§ YOUR ASSIGNMENT: Please print the entries below exactly, from the line with "Tekstiilien höyryttäminen" through the line with "باکو با پهپادهای ترکیه رزمایش انجام داد", including both of those lines and leaving out all others.

══════════

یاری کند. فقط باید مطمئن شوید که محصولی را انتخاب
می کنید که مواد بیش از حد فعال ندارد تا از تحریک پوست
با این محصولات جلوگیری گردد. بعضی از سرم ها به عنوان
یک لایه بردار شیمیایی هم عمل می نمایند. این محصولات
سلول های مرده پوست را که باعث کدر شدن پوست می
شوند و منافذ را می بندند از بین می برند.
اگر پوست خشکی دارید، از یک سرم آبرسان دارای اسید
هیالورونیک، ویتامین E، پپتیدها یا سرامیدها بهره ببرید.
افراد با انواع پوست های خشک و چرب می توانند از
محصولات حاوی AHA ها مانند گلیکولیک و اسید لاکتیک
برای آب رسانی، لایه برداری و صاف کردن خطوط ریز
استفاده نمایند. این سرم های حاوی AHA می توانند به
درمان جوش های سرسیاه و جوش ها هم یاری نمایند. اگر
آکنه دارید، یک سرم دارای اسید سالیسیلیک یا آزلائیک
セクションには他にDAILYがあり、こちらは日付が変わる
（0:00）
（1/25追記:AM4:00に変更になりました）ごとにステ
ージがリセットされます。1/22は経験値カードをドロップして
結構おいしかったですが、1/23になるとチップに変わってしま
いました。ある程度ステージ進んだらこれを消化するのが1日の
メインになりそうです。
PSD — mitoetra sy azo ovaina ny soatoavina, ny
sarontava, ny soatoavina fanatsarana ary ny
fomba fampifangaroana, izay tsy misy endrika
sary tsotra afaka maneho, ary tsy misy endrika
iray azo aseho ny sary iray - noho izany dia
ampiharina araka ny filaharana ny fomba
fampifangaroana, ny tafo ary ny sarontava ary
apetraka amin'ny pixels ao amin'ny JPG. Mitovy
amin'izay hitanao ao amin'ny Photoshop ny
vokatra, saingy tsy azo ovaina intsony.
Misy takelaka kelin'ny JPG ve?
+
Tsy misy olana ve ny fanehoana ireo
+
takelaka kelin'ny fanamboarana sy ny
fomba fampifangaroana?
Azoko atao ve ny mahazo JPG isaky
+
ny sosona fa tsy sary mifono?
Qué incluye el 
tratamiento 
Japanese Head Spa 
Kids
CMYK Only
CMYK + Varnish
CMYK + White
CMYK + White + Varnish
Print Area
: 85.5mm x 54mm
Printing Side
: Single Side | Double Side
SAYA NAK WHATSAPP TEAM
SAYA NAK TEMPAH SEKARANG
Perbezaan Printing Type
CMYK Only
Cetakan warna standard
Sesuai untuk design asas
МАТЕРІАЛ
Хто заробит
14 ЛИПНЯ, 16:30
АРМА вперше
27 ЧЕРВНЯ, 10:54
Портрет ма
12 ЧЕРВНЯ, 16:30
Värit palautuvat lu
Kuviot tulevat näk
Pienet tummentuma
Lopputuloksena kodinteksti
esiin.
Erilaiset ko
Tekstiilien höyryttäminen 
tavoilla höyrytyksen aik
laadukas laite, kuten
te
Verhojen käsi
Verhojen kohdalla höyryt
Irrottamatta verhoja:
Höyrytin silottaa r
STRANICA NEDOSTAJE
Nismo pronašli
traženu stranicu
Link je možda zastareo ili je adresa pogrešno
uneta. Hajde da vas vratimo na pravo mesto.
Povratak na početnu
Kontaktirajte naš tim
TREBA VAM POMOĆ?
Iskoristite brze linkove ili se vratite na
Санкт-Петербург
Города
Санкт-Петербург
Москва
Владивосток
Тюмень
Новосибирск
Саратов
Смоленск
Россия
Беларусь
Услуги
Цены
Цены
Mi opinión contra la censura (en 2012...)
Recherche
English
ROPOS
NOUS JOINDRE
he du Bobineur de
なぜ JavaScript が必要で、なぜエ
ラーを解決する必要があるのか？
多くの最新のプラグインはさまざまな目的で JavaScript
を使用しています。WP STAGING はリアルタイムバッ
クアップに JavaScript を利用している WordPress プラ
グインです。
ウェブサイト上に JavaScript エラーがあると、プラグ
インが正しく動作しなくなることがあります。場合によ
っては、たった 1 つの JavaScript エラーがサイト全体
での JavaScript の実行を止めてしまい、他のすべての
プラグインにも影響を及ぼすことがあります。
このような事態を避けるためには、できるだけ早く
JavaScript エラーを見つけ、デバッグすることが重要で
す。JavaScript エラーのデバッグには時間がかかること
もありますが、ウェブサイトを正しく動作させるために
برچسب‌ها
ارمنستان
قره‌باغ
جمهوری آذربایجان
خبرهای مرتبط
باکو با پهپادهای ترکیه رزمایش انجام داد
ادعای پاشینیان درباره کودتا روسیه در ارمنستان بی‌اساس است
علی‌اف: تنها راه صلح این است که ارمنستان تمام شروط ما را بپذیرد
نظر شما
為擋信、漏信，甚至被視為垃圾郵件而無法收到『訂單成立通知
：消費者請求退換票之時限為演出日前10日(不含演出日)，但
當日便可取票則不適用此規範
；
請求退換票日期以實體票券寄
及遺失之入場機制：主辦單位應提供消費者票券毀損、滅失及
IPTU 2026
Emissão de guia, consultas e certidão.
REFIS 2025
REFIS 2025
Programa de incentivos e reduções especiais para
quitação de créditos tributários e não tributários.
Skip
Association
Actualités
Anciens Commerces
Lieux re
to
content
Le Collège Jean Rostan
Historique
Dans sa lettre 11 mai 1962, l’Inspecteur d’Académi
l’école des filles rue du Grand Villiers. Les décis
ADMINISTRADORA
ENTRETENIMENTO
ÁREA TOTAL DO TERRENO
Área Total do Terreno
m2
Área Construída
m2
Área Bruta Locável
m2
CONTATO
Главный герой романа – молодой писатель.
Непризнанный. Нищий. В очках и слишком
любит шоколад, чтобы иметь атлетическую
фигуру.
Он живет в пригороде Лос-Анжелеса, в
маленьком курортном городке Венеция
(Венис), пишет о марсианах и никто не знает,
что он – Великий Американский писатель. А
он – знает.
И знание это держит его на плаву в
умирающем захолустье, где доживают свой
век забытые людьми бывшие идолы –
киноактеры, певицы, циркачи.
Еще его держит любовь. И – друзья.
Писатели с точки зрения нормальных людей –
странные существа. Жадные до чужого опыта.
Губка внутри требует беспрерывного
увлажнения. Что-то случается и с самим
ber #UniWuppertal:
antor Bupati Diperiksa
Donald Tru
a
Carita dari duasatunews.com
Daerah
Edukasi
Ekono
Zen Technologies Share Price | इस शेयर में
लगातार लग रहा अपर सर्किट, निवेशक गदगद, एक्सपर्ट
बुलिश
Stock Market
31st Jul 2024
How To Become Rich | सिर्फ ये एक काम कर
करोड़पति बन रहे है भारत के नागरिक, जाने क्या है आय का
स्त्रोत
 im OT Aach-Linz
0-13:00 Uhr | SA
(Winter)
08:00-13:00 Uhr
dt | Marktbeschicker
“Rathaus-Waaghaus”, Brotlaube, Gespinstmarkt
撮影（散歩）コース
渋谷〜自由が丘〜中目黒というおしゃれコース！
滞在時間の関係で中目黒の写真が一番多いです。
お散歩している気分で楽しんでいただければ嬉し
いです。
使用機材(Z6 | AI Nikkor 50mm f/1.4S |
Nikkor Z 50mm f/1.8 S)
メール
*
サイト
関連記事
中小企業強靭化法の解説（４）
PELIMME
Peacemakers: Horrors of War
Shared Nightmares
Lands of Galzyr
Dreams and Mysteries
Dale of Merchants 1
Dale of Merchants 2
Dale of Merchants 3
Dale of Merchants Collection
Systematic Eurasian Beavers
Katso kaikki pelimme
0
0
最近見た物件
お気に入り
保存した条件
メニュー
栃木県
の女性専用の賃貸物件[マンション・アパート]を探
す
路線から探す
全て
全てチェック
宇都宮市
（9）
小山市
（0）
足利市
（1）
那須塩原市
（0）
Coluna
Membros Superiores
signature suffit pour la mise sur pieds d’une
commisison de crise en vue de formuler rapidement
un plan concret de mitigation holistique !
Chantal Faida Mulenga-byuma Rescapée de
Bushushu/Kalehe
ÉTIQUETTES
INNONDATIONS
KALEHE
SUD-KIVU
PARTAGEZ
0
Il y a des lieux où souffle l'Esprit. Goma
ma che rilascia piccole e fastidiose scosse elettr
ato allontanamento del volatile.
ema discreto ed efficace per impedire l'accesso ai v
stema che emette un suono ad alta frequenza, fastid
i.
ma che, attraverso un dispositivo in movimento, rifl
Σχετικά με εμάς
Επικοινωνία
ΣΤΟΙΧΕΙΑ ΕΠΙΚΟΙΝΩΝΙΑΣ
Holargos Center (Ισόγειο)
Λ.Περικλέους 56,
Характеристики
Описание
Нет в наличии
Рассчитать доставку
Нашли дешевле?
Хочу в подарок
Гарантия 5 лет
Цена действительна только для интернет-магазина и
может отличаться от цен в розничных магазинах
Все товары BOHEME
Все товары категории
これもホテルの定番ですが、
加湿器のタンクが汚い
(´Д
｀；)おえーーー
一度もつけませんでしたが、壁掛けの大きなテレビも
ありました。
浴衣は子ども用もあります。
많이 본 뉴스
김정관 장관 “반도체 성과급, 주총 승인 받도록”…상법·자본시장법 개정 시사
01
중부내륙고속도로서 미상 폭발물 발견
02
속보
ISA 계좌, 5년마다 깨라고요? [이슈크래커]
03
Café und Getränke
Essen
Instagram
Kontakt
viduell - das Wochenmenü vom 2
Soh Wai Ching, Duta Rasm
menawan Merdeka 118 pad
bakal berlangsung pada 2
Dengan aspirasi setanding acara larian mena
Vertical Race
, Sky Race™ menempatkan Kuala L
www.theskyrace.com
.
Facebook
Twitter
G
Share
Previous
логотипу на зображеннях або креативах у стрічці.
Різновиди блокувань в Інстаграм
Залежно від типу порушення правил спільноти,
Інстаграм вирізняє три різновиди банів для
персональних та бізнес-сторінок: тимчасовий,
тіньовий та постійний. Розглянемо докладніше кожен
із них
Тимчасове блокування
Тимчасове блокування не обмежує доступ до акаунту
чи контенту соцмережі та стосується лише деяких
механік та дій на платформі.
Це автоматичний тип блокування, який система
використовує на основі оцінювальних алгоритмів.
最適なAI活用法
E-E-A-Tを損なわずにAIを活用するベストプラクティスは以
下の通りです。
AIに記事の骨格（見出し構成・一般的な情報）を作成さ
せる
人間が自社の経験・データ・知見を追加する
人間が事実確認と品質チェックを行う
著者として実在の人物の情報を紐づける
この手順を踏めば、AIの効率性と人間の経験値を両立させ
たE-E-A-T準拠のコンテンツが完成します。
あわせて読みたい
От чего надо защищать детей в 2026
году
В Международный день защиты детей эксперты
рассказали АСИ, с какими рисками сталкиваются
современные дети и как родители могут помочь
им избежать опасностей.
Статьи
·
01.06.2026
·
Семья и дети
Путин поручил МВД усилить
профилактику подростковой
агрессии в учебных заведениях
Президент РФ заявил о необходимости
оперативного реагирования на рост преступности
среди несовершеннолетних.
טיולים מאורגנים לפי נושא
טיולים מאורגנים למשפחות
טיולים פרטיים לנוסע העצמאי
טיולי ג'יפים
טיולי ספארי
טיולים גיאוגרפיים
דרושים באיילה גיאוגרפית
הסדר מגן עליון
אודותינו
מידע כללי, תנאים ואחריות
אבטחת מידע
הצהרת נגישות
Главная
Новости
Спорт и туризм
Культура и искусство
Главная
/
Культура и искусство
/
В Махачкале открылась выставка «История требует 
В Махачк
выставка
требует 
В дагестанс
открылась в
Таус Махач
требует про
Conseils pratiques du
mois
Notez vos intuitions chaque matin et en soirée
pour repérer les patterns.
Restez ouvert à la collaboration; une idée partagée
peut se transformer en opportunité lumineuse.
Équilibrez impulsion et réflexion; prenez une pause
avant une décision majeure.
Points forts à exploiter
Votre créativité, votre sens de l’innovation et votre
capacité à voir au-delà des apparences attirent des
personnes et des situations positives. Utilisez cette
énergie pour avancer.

══════════

§ YOUR SOLUTION:
Tekstiilien höyryttäminen 
tavoilla höyrytyksen aik
laadukas laite, kuten
te
Verhojen käsi
Verhojen kohdalla höyryt
Irrottamatta verhoja:
Höyrytin silottaa r
STRANICA NEDOSTAJE
Nismo pronašli
traženu stranicu
Link je možda zastareo ili je adresa pogrešno
uneta. Hajde da vas vratimo na pravo mesto.
Povratak na početnu
Kontaktirajte naš tim
TREBA VAM POMOĆ?
Iskoristite brze linkove ili se vratite na
Санкт-Петербург
Города
Санкт-Петербург
Москва
Владивосток
Тюмень
Новосибирск
Саратов
Смоленск
Россия
Беларусь
Услуги
Цены
Цены
Mi opinión contra la censura (en 2012...)
Recherche
English
ROPOS
NOUS JOINDRE
he du Bobineur de
なぜ JavaScript が必要で、なぜエ
ラーを解決する必要があるのか？
多くの最新のプラグインはさまざまな目的で JavaScript
を使用しています。WP STAGING はリアルタイムバッ
クアップに JavaScript を利用している WordPress プラ
グインです。
ウェブサイト上に JavaScript エラーがあると、プラグ
インが正しく動作しなくなることがあります。場合によ
っては、たった 1 つの JavaScript エラーがサイト全体
での JavaScript の実行を止めてしまい、他のすべての
プラグインにも影響を及ぼすことがあります。
このような事態を避けるためには、できるだけ早く
JavaScript エラーを見つけ、デバッグすることが重要で
す。JavaScript エラーのデバッグには時間がかかること
もありますが、ウェブサイトを正しく動作させるために
برچسب‌ها
ارمنستان
قره‌باغ
جمهوری آذربایجان
خبرهای مرتبط
باکو با پهپادهای ترکیه رزمایش انجام داد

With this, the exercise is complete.